Levothyroxine is actually a medication synthetic T4. Thyroxine (T4) on cbc...I was told not to look at that because what the concern is the TSH and antibodies or something like that. The GP got very studdery when I asked about it on my copy of results, she even put her hand over it to make the point. My gut told me something is not right about her response...any advise?
Killnana You have put your question in the middle of a 2 year old thread which will remain largely unseen. It would be best if you started your own thread so it will be at the top of the new posts page and should get some replies.
Do you realise you are on a two year old thread? You should make a new post of your own, so that you get more responses Copy and paste onto a new Post.
Levothyroxine is a synthetic thyroid hormone and consists of T4 only. It should convert to T3 which is the only Active thyroid hormone and is needed by our T3 receptor cells throughout our body. Our metabolism cannot work if we don't have the sufficient energy' (T3) for us to function.
Some of us don't have antibodies but have symptoms. If we do have antibodies and TSH isn't high enough (10) they should prescribe due to having antibodies.
The point of taking replacement hormones is not to get the 'correct' TSH but relief of clinical symptoms. Usually that's when our TSH is 1 or lower, but many doctors think that it's fine if it is between the bottom of the range and around 5 which is approx the top of the range. However I have no idea why in the UK they make patients wait till TSH is 10 before prescribing. The most important tests which are rarely taken is the Free T4 and Free T4 and I'll give you a link to read about the reason.
Getting him to the doctors isn't easy but I will try again with him. I think its a shame to 'accept' that not feeling right is a way to live.
With regards to my daughter, I have just been looking at a home test for the tests you mentioned simple to reduce her anxiety (she has now developed the anxiety after recent visits and works herself up so much, she hyperventilates and has even passed out during the tests) and to probably avoid the battle with our GP at trying to get the tests.
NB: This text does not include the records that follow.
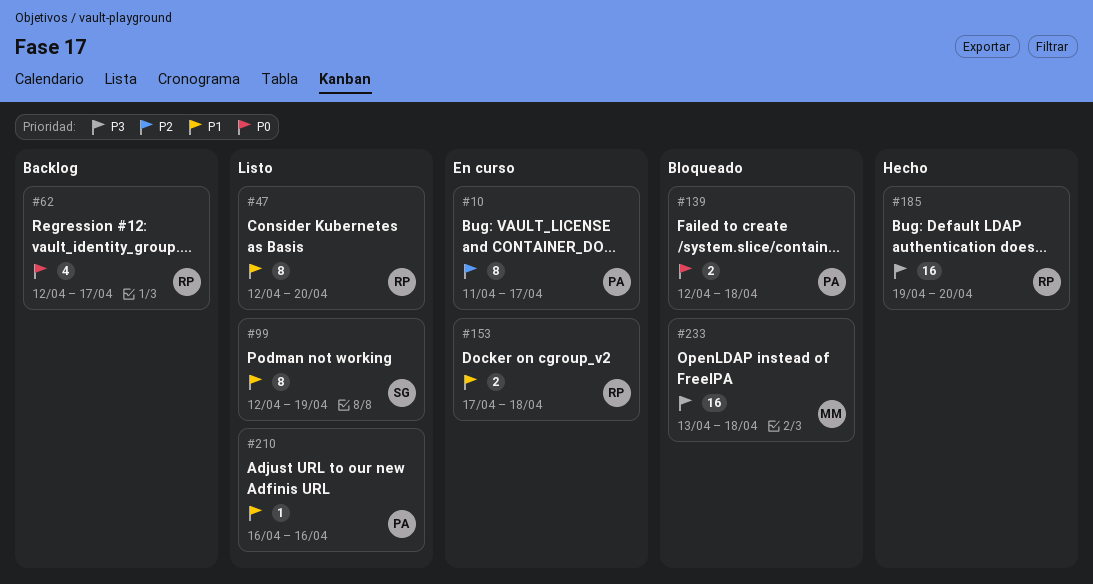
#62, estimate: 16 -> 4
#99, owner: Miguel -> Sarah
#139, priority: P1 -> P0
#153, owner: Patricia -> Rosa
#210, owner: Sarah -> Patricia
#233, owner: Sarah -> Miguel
The test I have just found includes the following -
Thyroid Stimulating Hormone (TSH)
Free T4
Free T3
Total T4
Thyroid Peroxidase Antibodies
Thyroglobulin Antibodies
Ferritin
Vitamin B12
C Reactive Protein
Folate
All done using a finger prick sample!
Introductory Offer.
I'm aware it is expensive but I do feel it anything does show up as abnormal, it can perhaps help us with the GP at the end of the month.
Thank you again for all your information on everything.
Thanks so much. I'm gathering up some fantastic information and I'm planning on forwarding everything to our GP prior to our appointment...which may or may not work in our favour!
Tell him he's doing for his daughter, because if he has high antibodies, they're more likely to take his daugher's problems seriously, because Hashi's runs in families.
I have read verious times that thyroid disorder often goes in the family. I think it's very important for your daughters doctor to understand this hereditary disease.